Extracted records
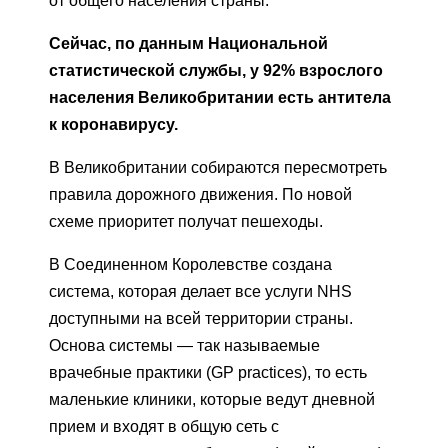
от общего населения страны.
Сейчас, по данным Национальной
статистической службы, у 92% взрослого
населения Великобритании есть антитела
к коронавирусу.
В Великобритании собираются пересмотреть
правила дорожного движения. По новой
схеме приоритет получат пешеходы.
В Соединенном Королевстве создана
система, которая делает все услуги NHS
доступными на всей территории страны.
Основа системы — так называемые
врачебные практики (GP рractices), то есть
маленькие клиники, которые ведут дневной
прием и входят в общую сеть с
==
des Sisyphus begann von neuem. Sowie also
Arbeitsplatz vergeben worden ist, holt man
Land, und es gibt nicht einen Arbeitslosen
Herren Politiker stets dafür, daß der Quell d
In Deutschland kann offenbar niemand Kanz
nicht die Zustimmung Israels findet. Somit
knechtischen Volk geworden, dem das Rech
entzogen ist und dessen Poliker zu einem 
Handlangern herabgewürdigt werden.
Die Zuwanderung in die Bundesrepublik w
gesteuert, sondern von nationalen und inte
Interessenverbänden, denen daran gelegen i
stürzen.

_Exercise_. Set down exactly the lines of the data above, beginning with the line that has "от общего населения страны." and ending with the line that has "В Соединенном Королевстве создана", and no others.

_Answer for the task_.
от общего населения страны.
Сейчас, по данным Национальной
статистической службы, у 92% взрослого
населения Великобритании есть антитела
к коронавирусу.
В Великобритании собираются пересмотреть
правила дорожного движения. По новой
схеме приоритет получат пешеходы.
В Соединенном Королевстве создана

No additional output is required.